>> begin
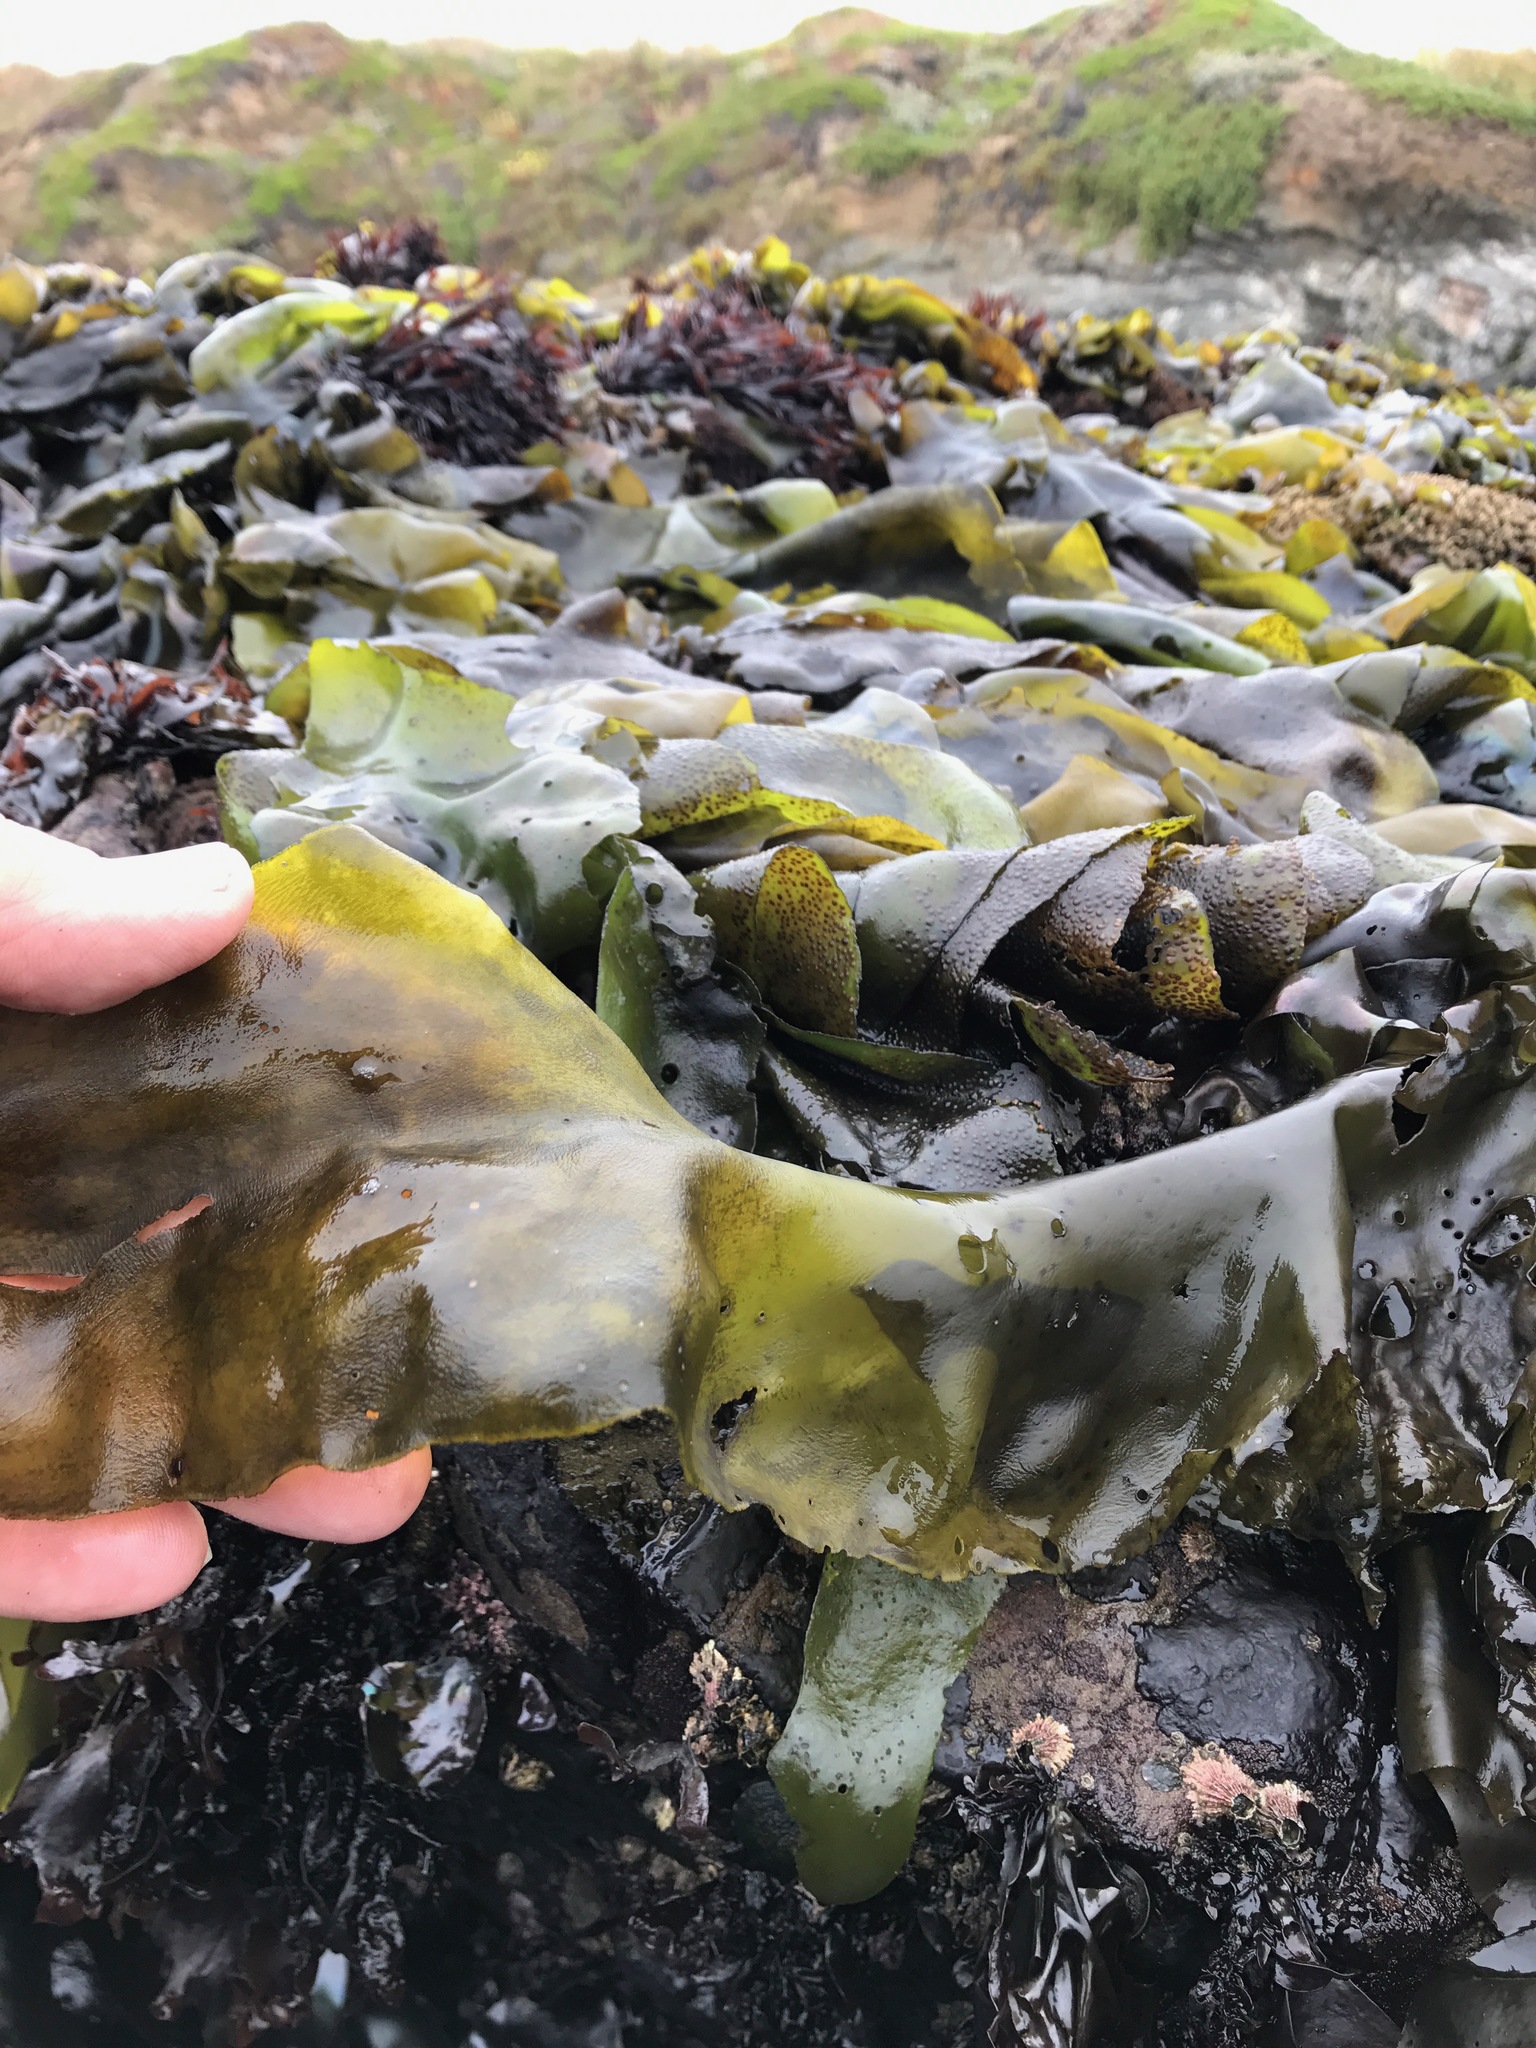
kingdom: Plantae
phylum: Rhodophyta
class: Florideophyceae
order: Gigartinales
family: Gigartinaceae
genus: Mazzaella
>> end
>> begin
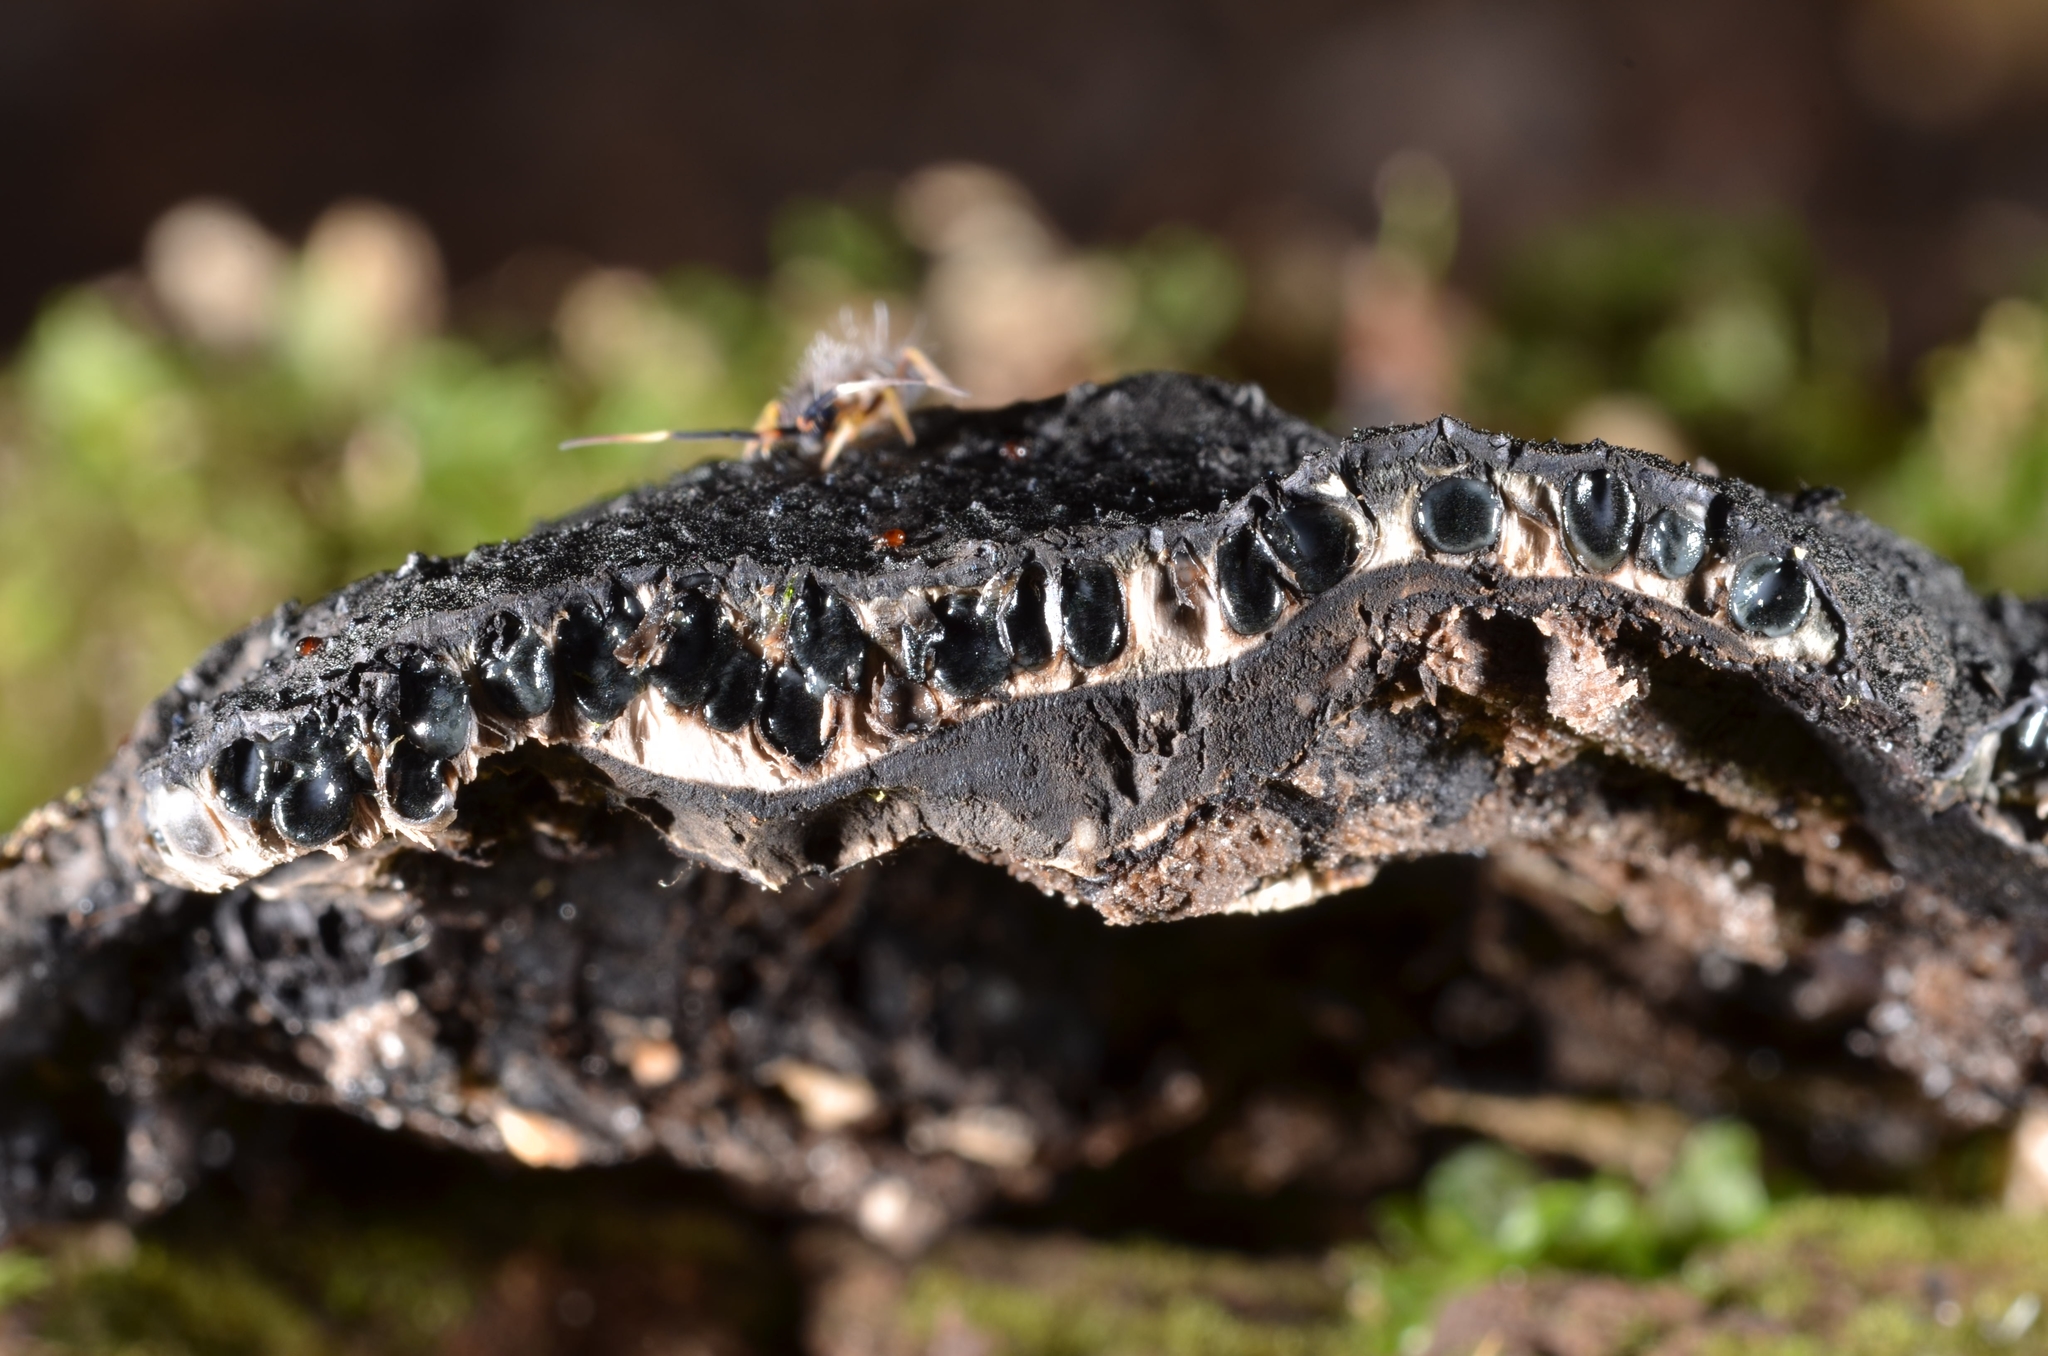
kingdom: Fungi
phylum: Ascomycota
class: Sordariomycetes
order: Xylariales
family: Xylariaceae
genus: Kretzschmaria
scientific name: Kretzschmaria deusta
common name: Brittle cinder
>> end
* Required work *
Starting at the line of the material that has "order: Xylariales" and stopping after the line that has "common name: Brittle cinder", write those lines out again, swapping "scientific name" for "binomial" and leaving everything else unchanged.

* Problem solution *
order: Xylariales
family: Xylariaceae
genus: Kretzschmaria
binomial: Kretzschmaria deusta
common name: Brittle cinder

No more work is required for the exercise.